#### Data ####
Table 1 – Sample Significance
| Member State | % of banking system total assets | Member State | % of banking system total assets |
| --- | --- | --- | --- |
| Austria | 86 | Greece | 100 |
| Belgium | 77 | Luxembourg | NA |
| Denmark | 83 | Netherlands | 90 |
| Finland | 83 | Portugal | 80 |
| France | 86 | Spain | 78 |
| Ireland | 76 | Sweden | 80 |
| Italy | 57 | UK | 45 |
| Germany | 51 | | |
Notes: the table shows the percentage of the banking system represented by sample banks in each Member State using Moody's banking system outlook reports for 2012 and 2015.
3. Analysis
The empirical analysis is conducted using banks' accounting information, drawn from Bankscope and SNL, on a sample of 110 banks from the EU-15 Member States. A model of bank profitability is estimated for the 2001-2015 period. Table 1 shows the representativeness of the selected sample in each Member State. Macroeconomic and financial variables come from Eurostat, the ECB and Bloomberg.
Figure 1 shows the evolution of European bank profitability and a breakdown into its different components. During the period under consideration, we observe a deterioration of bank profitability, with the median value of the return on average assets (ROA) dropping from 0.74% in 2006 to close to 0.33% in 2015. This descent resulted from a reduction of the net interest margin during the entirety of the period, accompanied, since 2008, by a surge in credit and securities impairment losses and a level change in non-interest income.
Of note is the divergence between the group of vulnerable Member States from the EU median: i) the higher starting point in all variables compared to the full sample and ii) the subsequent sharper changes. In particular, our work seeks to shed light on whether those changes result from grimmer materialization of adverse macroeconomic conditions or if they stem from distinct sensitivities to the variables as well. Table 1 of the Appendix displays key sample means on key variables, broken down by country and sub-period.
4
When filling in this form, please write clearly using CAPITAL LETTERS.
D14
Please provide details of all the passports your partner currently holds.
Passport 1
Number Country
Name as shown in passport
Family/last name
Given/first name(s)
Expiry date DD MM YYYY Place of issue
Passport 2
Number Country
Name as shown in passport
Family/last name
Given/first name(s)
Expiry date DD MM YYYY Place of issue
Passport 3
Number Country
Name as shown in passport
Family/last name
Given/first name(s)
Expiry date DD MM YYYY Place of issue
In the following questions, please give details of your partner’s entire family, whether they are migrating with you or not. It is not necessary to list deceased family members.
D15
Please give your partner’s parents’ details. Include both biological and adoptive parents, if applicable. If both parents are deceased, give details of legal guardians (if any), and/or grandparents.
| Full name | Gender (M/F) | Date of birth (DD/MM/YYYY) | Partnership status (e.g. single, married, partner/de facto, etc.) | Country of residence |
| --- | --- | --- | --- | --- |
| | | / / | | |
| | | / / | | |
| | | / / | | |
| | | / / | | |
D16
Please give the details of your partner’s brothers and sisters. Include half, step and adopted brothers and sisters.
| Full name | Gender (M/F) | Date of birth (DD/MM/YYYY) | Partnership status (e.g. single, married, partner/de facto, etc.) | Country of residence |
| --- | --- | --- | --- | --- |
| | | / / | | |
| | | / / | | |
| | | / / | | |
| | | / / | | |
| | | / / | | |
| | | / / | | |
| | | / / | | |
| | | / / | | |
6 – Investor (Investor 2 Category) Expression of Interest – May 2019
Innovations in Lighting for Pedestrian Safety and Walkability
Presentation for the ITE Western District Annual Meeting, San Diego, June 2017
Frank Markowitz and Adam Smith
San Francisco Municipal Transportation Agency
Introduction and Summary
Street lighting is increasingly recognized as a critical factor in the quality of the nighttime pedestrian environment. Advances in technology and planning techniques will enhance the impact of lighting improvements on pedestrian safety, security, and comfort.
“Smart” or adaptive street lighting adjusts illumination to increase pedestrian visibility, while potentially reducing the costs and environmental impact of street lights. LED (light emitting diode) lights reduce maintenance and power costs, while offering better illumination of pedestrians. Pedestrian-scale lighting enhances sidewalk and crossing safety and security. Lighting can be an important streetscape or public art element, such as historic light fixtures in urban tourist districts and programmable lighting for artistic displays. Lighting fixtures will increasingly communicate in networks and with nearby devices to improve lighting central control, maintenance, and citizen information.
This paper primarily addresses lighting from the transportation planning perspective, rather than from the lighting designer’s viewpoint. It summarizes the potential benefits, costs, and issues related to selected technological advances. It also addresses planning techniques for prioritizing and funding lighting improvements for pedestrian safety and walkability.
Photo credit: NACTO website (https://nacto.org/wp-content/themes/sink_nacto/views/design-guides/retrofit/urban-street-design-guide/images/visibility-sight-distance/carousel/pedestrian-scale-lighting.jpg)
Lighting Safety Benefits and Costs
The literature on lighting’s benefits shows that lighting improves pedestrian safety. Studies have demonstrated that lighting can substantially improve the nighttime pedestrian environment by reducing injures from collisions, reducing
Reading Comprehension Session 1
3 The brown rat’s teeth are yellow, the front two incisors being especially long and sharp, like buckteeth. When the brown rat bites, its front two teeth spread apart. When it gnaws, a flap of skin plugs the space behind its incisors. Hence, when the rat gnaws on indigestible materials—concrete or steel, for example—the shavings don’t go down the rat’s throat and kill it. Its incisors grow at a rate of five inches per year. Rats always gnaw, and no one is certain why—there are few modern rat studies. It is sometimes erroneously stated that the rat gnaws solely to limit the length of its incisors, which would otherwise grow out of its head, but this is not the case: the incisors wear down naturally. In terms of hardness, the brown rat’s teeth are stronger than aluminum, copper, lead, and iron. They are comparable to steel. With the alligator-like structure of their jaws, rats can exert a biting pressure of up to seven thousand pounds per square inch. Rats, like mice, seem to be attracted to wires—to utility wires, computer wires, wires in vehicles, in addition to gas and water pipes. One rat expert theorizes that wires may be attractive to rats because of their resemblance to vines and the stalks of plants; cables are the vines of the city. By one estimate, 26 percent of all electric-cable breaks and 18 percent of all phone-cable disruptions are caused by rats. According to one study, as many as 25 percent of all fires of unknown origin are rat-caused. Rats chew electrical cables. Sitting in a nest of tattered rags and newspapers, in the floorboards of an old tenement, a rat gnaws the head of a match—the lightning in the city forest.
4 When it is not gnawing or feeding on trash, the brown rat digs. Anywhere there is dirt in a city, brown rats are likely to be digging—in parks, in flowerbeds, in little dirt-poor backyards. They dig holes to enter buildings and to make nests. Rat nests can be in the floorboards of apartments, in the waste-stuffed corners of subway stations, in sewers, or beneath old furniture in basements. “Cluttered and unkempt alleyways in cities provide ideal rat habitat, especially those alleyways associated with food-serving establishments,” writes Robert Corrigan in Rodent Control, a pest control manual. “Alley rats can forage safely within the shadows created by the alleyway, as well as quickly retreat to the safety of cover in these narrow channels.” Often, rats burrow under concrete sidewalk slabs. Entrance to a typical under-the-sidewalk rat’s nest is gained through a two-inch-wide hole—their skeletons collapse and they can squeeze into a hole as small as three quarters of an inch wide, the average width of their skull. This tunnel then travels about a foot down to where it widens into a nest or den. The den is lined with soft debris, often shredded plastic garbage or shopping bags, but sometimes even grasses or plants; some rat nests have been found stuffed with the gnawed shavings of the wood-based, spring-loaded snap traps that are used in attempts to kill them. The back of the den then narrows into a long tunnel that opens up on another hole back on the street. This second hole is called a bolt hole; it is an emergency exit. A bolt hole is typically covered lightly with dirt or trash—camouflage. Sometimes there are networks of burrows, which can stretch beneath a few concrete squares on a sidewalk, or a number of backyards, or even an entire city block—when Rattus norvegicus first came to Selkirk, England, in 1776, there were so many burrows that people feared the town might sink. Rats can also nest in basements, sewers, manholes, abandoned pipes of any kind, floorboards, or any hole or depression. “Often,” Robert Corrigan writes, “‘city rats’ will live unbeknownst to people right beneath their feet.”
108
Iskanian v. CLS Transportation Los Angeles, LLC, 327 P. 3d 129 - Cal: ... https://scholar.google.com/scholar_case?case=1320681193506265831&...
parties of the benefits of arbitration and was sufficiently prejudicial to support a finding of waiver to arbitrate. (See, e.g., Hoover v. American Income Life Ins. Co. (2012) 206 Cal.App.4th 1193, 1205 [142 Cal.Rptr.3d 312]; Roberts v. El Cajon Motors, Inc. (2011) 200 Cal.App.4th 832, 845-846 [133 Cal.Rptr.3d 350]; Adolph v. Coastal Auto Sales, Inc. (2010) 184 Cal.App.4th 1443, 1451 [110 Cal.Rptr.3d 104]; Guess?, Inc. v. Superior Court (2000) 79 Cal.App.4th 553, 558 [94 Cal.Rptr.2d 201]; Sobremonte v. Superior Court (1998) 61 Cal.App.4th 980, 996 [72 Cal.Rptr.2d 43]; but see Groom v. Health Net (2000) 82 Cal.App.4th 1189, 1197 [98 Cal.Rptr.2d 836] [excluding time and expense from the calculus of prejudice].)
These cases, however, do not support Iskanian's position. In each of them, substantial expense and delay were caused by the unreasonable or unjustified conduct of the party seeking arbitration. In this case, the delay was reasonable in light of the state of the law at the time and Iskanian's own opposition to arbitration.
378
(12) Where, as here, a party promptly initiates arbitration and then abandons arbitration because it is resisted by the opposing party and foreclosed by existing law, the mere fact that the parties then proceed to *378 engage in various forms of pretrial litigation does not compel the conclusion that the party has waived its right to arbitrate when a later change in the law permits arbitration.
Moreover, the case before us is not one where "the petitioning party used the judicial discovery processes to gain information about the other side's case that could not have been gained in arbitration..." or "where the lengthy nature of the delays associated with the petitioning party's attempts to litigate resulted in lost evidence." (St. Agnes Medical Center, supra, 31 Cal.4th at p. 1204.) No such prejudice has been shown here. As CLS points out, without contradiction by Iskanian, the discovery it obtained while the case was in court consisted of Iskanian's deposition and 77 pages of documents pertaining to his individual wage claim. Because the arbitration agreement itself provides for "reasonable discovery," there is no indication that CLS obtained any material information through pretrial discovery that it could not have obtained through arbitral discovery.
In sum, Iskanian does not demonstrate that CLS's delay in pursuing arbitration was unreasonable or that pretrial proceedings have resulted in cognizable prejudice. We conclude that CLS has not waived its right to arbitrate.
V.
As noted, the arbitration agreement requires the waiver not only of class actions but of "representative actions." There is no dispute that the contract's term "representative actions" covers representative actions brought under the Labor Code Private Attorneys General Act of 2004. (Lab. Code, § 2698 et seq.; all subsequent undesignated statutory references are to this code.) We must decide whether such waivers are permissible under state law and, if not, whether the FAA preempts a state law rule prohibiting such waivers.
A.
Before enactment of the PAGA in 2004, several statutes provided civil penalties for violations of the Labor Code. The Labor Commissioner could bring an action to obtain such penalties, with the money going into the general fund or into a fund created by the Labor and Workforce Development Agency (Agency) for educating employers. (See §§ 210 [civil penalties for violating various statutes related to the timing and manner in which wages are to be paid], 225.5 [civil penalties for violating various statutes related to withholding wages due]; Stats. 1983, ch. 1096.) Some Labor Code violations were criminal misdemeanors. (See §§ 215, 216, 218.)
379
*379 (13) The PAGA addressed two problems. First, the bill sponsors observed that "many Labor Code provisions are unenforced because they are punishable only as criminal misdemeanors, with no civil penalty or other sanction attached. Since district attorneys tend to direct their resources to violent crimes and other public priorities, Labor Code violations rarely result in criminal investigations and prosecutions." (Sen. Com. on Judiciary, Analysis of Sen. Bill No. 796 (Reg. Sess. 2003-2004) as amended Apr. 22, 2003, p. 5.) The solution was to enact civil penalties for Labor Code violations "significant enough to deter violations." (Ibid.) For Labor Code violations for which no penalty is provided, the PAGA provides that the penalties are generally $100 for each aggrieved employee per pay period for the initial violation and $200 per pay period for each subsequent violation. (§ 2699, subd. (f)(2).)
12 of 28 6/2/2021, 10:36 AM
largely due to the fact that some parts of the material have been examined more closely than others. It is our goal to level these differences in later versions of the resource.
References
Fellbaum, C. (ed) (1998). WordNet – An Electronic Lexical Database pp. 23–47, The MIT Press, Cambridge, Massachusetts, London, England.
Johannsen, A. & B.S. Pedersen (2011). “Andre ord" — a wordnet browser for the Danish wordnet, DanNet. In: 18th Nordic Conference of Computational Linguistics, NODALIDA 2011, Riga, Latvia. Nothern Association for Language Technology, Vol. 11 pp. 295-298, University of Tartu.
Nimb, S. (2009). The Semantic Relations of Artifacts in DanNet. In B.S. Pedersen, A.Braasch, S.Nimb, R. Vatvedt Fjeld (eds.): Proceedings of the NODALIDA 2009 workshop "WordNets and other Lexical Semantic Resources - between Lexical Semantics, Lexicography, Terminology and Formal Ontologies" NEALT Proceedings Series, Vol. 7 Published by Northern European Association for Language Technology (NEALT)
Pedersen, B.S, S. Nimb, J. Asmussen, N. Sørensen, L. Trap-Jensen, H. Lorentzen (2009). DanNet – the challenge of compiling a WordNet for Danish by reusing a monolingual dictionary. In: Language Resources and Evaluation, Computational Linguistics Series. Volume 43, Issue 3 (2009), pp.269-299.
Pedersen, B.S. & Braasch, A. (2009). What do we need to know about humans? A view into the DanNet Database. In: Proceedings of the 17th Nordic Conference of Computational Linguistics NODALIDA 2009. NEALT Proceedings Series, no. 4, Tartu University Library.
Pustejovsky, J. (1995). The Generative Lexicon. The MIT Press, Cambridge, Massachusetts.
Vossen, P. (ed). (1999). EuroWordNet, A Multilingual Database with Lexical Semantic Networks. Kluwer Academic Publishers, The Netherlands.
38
####
Every line from the start of the material above through the line that contains "Figure 1 shows" must be written out exactly, with both ends included.

Your response >>
Table 1 – Sample Significance
| Member State | % of banking system total assets | Member State | % of banking system total assets |
| --- | --- | --- | --- |
| Austria | 86 | Greece | 100 |
| Belgium | 77 | Luxembourg | NA |
| Denmark | 83 | Netherlands | 90 |
| Finland | 83 | Portugal | 80 |
| France | 86 | Spain | 78 |
| Ireland | 76 | Sweden | 80 |
| Italy | 57 | UK | 45 |
| Germany | 51 | | |
Notes: the table shows the percentage of the banking system represented by sample banks in each Member State using Moody's banking system outlook reports for 2012 and 2015.
3. Analysis
The empirical analysis is conducted using banks' accounting information, drawn from Bankscope and SNL, on a sample of 110 banks from the EU-15 Member States. A model of bank profitability is estimated for the 2001-2015 period. Table 1 shows the representativeness of the selected sample in each Member State. Macroeconomic and financial variables come from Eurostat, the ECB and Bloomberg.
Figure 1 shows the evolution of European bank profitability and a breakdown into its different components. During the period under consideration, we observe a deterioration of bank profitability, with the median value of the return on average assets (ROA) dropping from 0.74% in 2006 to close to 0.33% in 2015. This descent resulted from a reduction of the net interest margin during the entirety of the period, accompanied, since 2008, by a surge in credit and securities impairment losses and a level change in non-interest income.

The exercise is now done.